- Stored data entries
====================

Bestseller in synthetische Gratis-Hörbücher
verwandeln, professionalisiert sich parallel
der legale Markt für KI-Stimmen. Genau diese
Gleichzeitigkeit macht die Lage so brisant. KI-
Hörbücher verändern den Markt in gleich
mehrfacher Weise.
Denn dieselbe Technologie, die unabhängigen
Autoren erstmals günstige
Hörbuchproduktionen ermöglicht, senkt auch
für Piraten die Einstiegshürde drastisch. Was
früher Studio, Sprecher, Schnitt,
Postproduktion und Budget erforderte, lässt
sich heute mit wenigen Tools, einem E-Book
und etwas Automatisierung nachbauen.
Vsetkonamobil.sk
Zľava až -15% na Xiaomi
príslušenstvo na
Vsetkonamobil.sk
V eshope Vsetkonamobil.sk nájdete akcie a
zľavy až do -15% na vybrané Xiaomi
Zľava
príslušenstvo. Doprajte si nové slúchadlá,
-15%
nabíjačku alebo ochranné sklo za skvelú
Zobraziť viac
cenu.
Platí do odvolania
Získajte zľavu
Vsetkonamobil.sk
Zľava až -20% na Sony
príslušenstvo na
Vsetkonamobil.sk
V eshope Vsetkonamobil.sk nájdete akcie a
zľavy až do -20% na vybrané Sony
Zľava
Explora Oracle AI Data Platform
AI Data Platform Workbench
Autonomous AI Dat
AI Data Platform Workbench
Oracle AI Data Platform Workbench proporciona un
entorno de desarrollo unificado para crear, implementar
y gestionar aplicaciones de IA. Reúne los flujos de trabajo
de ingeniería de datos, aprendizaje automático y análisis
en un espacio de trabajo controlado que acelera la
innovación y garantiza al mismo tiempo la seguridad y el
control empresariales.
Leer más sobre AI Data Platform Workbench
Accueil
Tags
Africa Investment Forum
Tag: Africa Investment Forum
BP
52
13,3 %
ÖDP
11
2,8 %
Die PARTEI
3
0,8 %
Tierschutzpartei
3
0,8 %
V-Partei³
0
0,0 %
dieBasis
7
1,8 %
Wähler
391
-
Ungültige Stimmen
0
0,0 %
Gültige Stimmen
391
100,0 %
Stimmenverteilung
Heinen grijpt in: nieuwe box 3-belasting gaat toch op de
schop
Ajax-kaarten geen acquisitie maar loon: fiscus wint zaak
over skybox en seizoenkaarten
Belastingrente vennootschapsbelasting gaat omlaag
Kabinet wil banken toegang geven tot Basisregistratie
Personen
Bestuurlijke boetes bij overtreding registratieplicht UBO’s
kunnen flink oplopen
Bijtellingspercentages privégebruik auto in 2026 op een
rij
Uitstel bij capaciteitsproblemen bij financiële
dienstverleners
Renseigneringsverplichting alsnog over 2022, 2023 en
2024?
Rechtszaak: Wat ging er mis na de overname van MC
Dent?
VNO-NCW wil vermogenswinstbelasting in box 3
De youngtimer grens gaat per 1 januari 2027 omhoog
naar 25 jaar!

====================

Return every one of the lines above word for word, with nothing changed.

- Exercise answer
Bestseller in synthetische Gratis-Hörbücher
verwandeln, professionalisiert sich parallel
der legale Markt für KI-Stimmen. Genau diese
Gleichzeitigkeit macht die Lage so brisant. KI-
Hörbücher verändern den Markt in gleich
mehrfacher Weise.
Denn dieselbe Technologie, die unabhängigen
Autoren erstmals günstige
Hörbuchproduktionen ermöglicht, senkt auch
für Piraten die Einstiegshürde drastisch. Was
früher Studio, Sprecher, Schnitt,
Postproduktion und Budget erforderte, lässt
sich heute mit wenigen Tools, einem E-Book
und etwas Automatisierung nachbauen.
Vsetkonamobil.sk
Zľava až -15% na Xiaomi
príslušenstvo na
Vsetkonamobil.sk
V eshope Vsetkonamobil.sk nájdete akcie a
zľavy až do -15% na vybrané Xiaomi
Zľava
príslušenstvo. Doprajte si nové slúchadlá,
-15%
nabíjačku alebo ochranné sklo za skvelú
Zobraziť viac
cenu.
Platí do odvolania
Získajte zľavu
Vsetkonamobil.sk
Zľava až -20% na Sony
príslušenstvo na
Vsetkonamobil.sk
V eshope Vsetkonamobil.sk nájdete akcie a
zľavy až do -20% na vybrané Sony
Zľava
Explora Oracle AI Data Platform
AI Data Platform Workbench
Autonomous AI Dat
AI Data Platform Workbench
Oracle AI Data Platform Workbench proporciona un
entorno de desarrollo unificado para crear, implementar
y gestionar aplicaciones de IA. Reúne los flujos de trabajo
de ingeniería de datos, aprendizaje automático y análisis
en un espacio de trabajo controlado que acelera la
innovación y garantiza al mismo tiempo la seguridad y el
control empresariales.
Leer más sobre AI Data Platform Workbench
Accueil
Tags
Africa Investment Forum
Tag: Africa Investment Forum
BP
52
13,3 %
ÖDP
11
2,8 %
Die PARTEI
3
0,8 %
Tierschutzpartei
3
0,8 %
V-Partei³
0
0,0 %
dieBasis
7
1,8 %
Wähler
391
-
Ungültige Stimmen
0
0,0 %
Gültige Stimmen
391
100,0 %
Stimmenverteilung
Heinen grijpt in: nieuwe box 3-belasting gaat toch op de
schop
Ajax-kaarten geen acquisitie maar loon: fiscus wint zaak
over skybox en seizoenkaarten
Belastingrente vennootschapsbelasting gaat omlaag
Kabinet wil banken toegang geven tot Basisregistratie
Personen
Bestuurlijke boetes bij overtreding registratieplicht UBO’s
kunnen flink oplopen
Bijtellingspercentages privégebruik auto in 2026 op een
rij
Uitstel bij capaciteitsproblemen bij financiële
dienstverleners
Renseigneringsverplichting alsnog over 2022, 2023 en
2024?
Rechtszaak: Wat ging er mis na de overname van MC
Dent?
VNO-NCW wil vermogenswinstbelasting in box 3
De youngtimer grens gaat per 1 januari 2027 omhoog
naar 25 jaar!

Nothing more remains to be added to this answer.